#### Selected passage
════════
Revealing my go-to weekly habits to save some precious hours and stay productive.
Before writing this article, I thought this topic could be a helpful self-improvement guide.
I googled ‘self-improvement’ and got 4,530,000,000 search results. More than 4.5 billion articles exist on self-improvement.
Next, I went for ‘self-improvement books.’ The result was equally overwhelming.
Most articles list 100 or more self-help books every adult should read.
But will you ever manage to read 100 self-help books?
I’ve always been keen on self-improvement. But when so much information exists, it’s hard to choose what to consume. I’ve hesitated to read self-help books because they mostly offer generic suggestions.
Not feeling productive? Take a 60-second cold shower every day.
Unable to manage time? Wake up at 5 AM daily.
What if I live in a hot, humid region where I take cold showers daily?
How can I wake up at 5 AM if my job allows me to sleep at 2 AM?
Self-help books aren’t personalized guides. They make blanket statements, and their tips are sometimes hard to follow.
When self-help books couldn’t help me, I started building my own habits to save time and be more productive.
Based on my experiments, here are five habits you can easily include in your daily routine. Each will take just 2 minutes, but their effects compound over time. These habits can help you save 20+ hours weekly.
1. Let the night show the day
Before winding up your work for the day, glance through all the tasks scheduled for tomorrow.
Make a strategic to-do list with all items arranged in descending order of priority. Keep the most essential tasks on top, followed by repetitive, mundane activities.
This simple practice eliminates the decision fatigue most of us face in the morning.
You wake up with a clear mind, aware that your day is planned to be productive.
Once you become a pro at scheduling, take it a notch higher by automating some repetitive tasks. While this is not mandatory, your priority-based to-do list can tell you which activities don’t require much attention.
════════
#### Information supplied

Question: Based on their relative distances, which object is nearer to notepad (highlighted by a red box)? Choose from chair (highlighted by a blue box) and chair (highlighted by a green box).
════════
#### Requests
A. In the article on time-saving habits, how many hours a week do the five habits claim to save?
B. Write the next part of the article on time-saving habits, picking up after its last sentence.

#### Written answers
A. More than 20 hours a week.

B.
See if you can leverage AI tools to automate these tasks and further simplify your to-do list.
2. The key is not to overwhelm yourself
Every day, think of the three most important tasks you have to do. These should be activities that have the biggest impact on your life. Ideally, you should identify these tasks the night before while making your to-do list.
Right after waking up, tackle these tasks first while you’re highest on energy.
Research shows that most morning people achieve 90% cognitive functioning by 9 AM, and it reduces to 81% by 1 PM. Thereafter, cognitive functioning continues to decline throughout the evening.
If you’re a morning person like me, you’ll be stress-free after waking up. Your mind won’t be jumbled with overwhelming thoughts. Seize this opportunity and finish the most crucial tasks first to spend a lighter day ahead.
This is more of a mindset shift than a habit, but its regular practice has immensely changed my life. Try it for yourself.
3. Know when you’ll be doing what
When you sit to plan the next day, don’t just create a to-do list to refer to. Right from 12 AM to 11:59 PM, time-block to the last minute on how you plan to spend your day.
It may sound excessive while starting, but trust me on this one. Mark each little detail, be it your bathing time, TV break, or an outing with friends.
Out on vacation? Use your itinerary to time-block your day.
Once you get into this practice, you’ll nail the art of time management.
Time-blocking eliminates the chances of having free time when you’re tempted to “quickly check” your phone and fall into the abyss of doom scrolling.
This habit prevents time wastage on redundant things and distractions.
The onus of sticking to your decided time is on you. Don’t start by challenging yourself and allowing less time to do a task.
If you need 30 minutes to respond to all the emails, allocate 45 minutes to have a breather.
When you consciously make your schedule easier to follow, you’ll stick to it better.
4. Use the weekends well
This one is especially true for all my readers who live alone. You’re doing your job as well as household chores. Throughout the day, you wonder what to eat next and despise unexpected grocery runs.
Require an easy out? Utilize the weekends to plan your weekly meals.
Make a digital or handwritten timetable with meal plans for the entire week. Use this meal plan to list the groceries and shop for the week in advance.
Meal prepping will reduce unnecessary mental exercise and save time by eliminating multiple grocery trips.
If you’re particularly free on the weekends, consider batch-cooking meals or chopping vegetables and making sauces to expedite the cooking process. Although this will take longer than 2 minutes, you’ll surely thank me later.
Another unexpected benefit of meal prep is the reduction of unhealthy meals. When you spend too much time wondering what to eat, and it gets too late to cook, you order food online.
Meal prepping avoids such situations and ensures you don’t succumb to junk food cravings when your refrigerator is empty.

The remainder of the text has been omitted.